Segment Start: SOURCE RECORDS

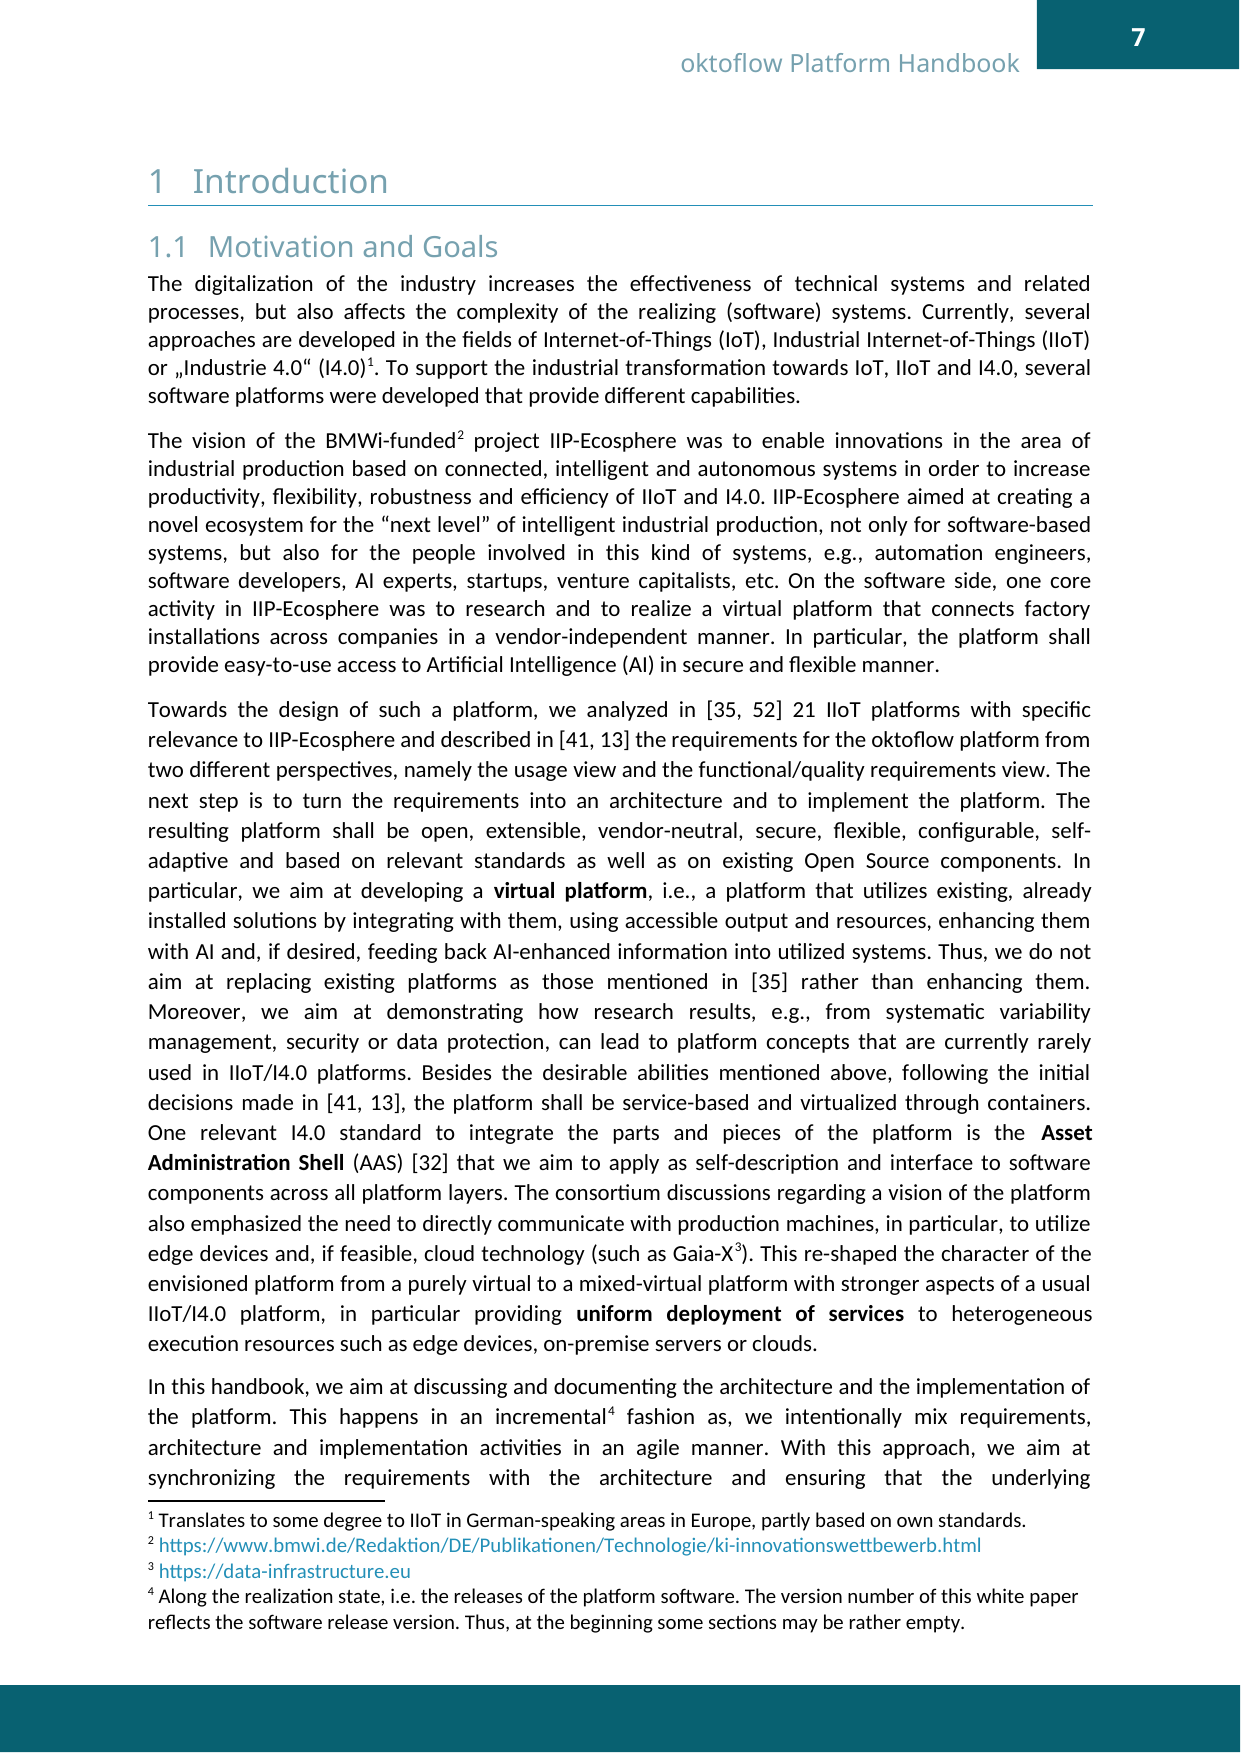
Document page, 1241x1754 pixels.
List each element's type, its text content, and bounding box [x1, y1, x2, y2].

subtitle Motivation and Goals [148, 227, 1093, 266]
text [148, 1372, 1093, 1491]
text Towards the design of such a platform, we analyzed in [35, 52] 21 IIoT platforms with specific relevance to IIP-Ecosphere and described in [41, 13] the requirements for the oktoflow platform from two different perspectives, namely the usage view and the functional/quality requirements view. The next step is to turn the requirements into an architecture and to implement the platform. The resulting platform shall be open, extensible, vendor-neutral, secure, flexible, configurable, self-adaptive and based on relevant standards as well as on existing Open Source components. In particular, we aim at developing a virtual platform, i.e., a platform that utilizes existing, already installed solutions by integrating with them, using accessible output and resources, enhancing them with AI and, if desired, feeding back AI-enhanced information into utilized systems. Thus, we do not aim at replacing existing platforms as those mentioned in [35] rather than enhancing them. Moreover, we aim at demonstrating how research results, e.g., from systematic variability management, security or data protection, can lead to platform concepts that are currently rarely used in IIoT/I4.0 platforms. Besides the desirable abilities mentioned above, following the initial decisions made in [41, 13], the platform shall be service-based and virtualized through containers. One relevant I4.0 standard to integrate the parts and pieces of the platform is the Asset Administration Shell (AAS) [32] that we aim to apply as self-description and interface to software components across all platform layers. The consortium discussions regarding a vision of the platform also emphasized the need to directly communicate with production machines, in particular, to utilize edge devices and, if feasible, cloud technology (such as Gaia-X). This re-shaped the character of the envisioned platform from a purely virtual to a mixed-virtual platform with stronger aspects of a usual IIoT/I4.0 platform, in particular providing uniform deployment of services to heterogeneous execution resources such as edge devices, on-premise servers or clouds. [148, 695, 1093, 1357]
text The digitalization of the industry increases the effectiveness of technical systems and related processes, but also affects the complexity of the realizing (software) systems. Currently, several approaches are developed in the fields of Internet-of-Things (IoT), Industrial Internet-of-Things (IIoT) or „Industrie 4.0“ (I4.0). To support the industrial transformation towards IoT, IIoT and I4.0, several software platforms were developed that provide different capabilities. [148, 269, 1093, 409]
text The vision of the BMWi-funded project IIP-Ecosphere was to enable innovations in the area of industrial production based on connected, intelligent and autonomous systems in order to increase productivity, flexibility, robustness and efficiency of IIoT and I4.0. IIP-Ecosphere aimed at creating a novel ecosystem for the “next level” of intelligent industrial production, not only for software-based systems, but also for the people involved in this kind of systems, e.g., automation engineers, software developers, AI experts, startups, venture capitalists, etc. On the software side, one core activity in IIP-Ecosphere was to research and to realize a virtual platform that connects factory installations across companies in a vendor-independent manner. In particular, the platform shall provide easy-to-use access to Artificial Intelligence (AI) in secure and flexible manner. [148, 426, 1093, 678]
subtitle Introduction [148, 158, 1093, 205]
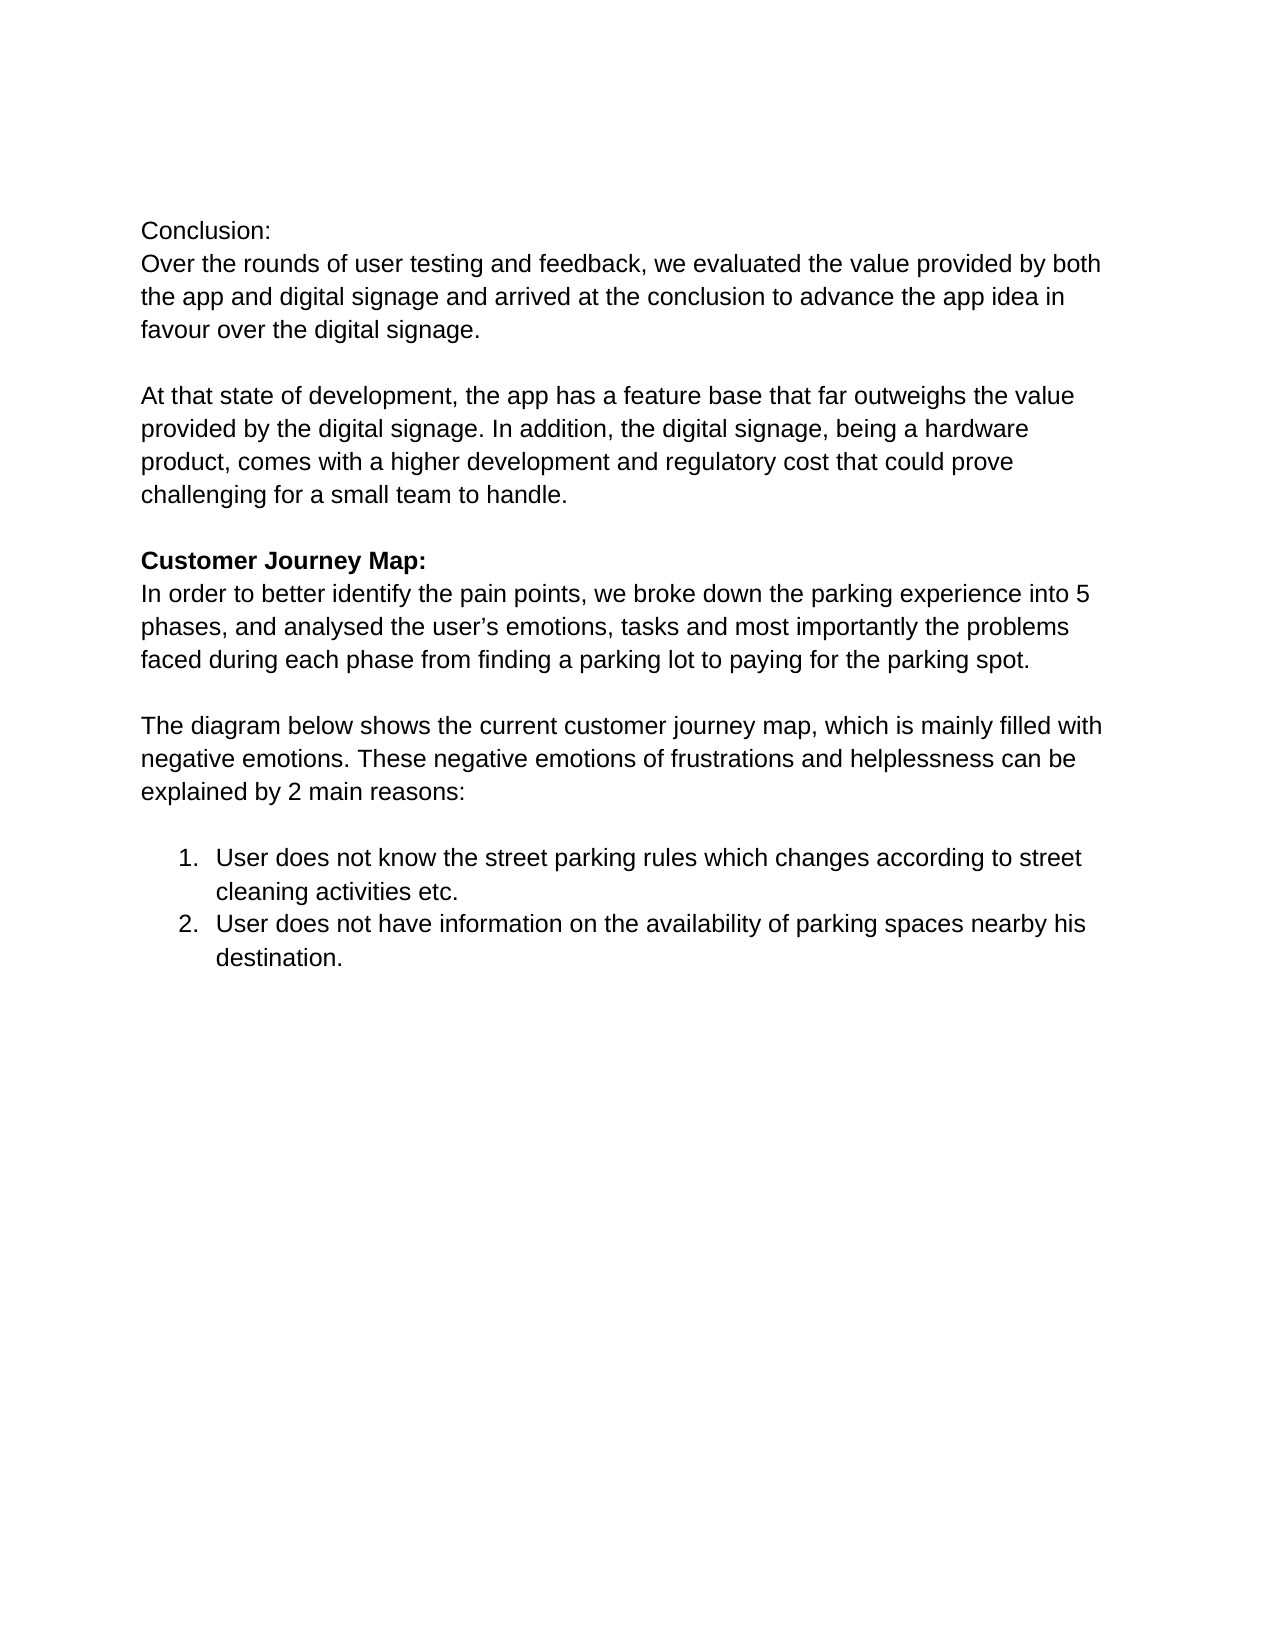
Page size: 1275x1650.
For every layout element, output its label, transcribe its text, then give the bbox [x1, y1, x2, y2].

text Conclusion: [141, 216, 1125, 245]
text The diagram below shows the current customer journey map, which is mainly filled with negative emotions. These negative emotions of frustrations and helplessness can be explained by 2 main reasons: [141, 711, 1125, 806]
list User does not have information on the availability of parking spaces nearby his destination. [178, 909, 1125, 971]
text In order to better identify the pain points, we broke down the parking experience into 5 phases, and analysed the user’s emotions, tasks and most importantly the problems faced during each phase from finding a parking lot to paying for the parking spot. [141, 579, 1125, 674]
list User does not know the street parking rules which changes according to street cleaning activities etc. [178, 843, 1125, 905]
text At that state of development, the app has a feature base that far outweighs the value provided by the digital signage. In addition, the digital signage, being a hardware product, comes with a higher development and regulatory cost that could prove challenging for a small team to handle. [141, 381, 1125, 509]
text Customer Journey Map: [141, 546, 1125, 575]
text Over the rounds of user testing and feedback, we evaluated the value provided by both the app and digital signage and arrived at the conclusion to advance the app idea in favour over the digital signage. [141, 249, 1125, 344]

Segment End: SOURCE RECORDS

**TO-DO ITEM**
Pictures are to be dropped; every line of the records is to be returned unchanged.

**ANSWER TO THE EXERCISE**
Document page, 1241x1754 pixels.
List each element's type, its text content, and bounding box [x1, y1, x2, y2].

subtitle Motivation and Goals [148, 227, 1093, 266]
text [148, 1372, 1093, 1491]
text Towards the design of such a platform, we analyzed in [35, 52] 21 IIoT platforms with specific relevance to IIP-Ecosphere and described in [41, 13] the requirements for the oktoflow platform from two different perspectives, namely the usage view and the functional/quality requirements view. The next step is to turn the requirements into an architecture and to implement the platform. The resulting platform shall be open, extensible, vendor-neutral, secure, flexible, configurable, self-adaptive and based on relevant standards as well as on existing Open Source components. In particular, we aim at developing a virtual platform, i.e., a platform that utilizes existing, already installed solutions by integrating with them, using accessible output and resources, enhancing them with AI and, if desired, feeding back AI-enhanced information into utilized systems. Thus, we do not aim at replacing existing platforms as those mentioned in [35] rather than enhancing them. Moreover, we aim at demonstrating how research results, e.g., from systematic variability management, security or data protection, can lead to platform concepts that are currently rarely used in IIoT/I4.0 platforms. Besides the desirable abilities mentioned above, following the initial decisions made in [41, 13], the platform shall be service-based and virtualized through containers. One relevant I4.0 standard to integrate the parts and pieces of the platform is the Asset Administration Shell (AAS) [32] that we aim to apply as self-description and interface to software components across all platform layers. The consortium discussions regarding a vision of the platform also emphasized the need to directly communicate with production machines, in particular, to utilize edge devices and, if feasible, cloud technology (such as Gaia-X). This re-shaped the character of the envisioned platform from a purely virtual to a mixed-virtual platform with stronger aspects of a usual IIoT/I4.0 platform, in particular providing uniform deployment of services to heterogeneous execution resources such as edge devices, on-premise servers or clouds. [148, 695, 1093, 1357]
text The digitalization of the industry increases the effectiveness of technical systems and related processes, but also affects the complexity of the realizing (software) systems. Currently, several approaches are developed in the fields of Internet-of-Things (IoT), Industrial Internet-of-Things (IIoT) or „Industrie 4.0“ (I4.0). To support the industrial transformation towards IoT, IIoT and I4.0, several software platforms were developed that provide different capabilities. [148, 269, 1093, 409]
text The vision of the BMWi-funded project IIP-Ecosphere was to enable innovations in the area of industrial production based on connected, intelligent and autonomous systems in order to increase productivity, flexibility, robustness and efficiency of IIoT and I4.0. IIP-Ecosphere aimed at creating a novel ecosystem for the “next level” of intelligent industrial production, not only for software-based systems, but also for the people involved in this kind of systems, e.g., automation engineers, software developers, AI experts, startups, venture capitalists, etc. On the software side, one core activity in IIP-Ecosphere was to research and to realize a virtual platform that connects factory installations across companies in a vendor-independent manner. In particular, the platform shall provide easy-to-use access to Artificial Intelligence (AI) in secure and flexible manner. [148, 426, 1093, 678]
subtitle Introduction [148, 158, 1093, 205]
Page size: 1275x1650.
For every layout element, output its label, transcribe its text, then give the bbox [x1, y1, x2, y2].

text Conclusion: [141, 216, 1125, 245]
text The diagram below shows the current customer journey map, which is mainly filled with negative emotions. These negative emotions of frustrations and helplessness can be explained by 2 main reasons: [141, 711, 1125, 806]
list User does not have information on the availability of parking spaces nearby his destination. [178, 909, 1125, 971]
text In order to better identify the pain points, we broke down the parking experience into 5 phases, and analysed the user’s emotions, tasks and most importantly the problems faced during each phase from finding a parking lot to paying for the parking spot. [141, 579, 1125, 674]
list User does not know the street parking rules which changes according to street cleaning activities etc. [178, 843, 1125, 905]
text At that state of development, the app has a feature base that far outweighs the value provided by the digital signage. In addition, the digital signage, being a hardware product, comes with a higher development and regulatory cost that could prove challenging for a small team to handle. [141, 381, 1125, 509]
text Customer Journey Map: [141, 546, 1125, 575]
text Over the rounds of user testing and feedback, we evaluated the value provided by both the app and digital signage and arrived at the conclusion to advance the app idea in favour over the digital signage. [141, 249, 1125, 344]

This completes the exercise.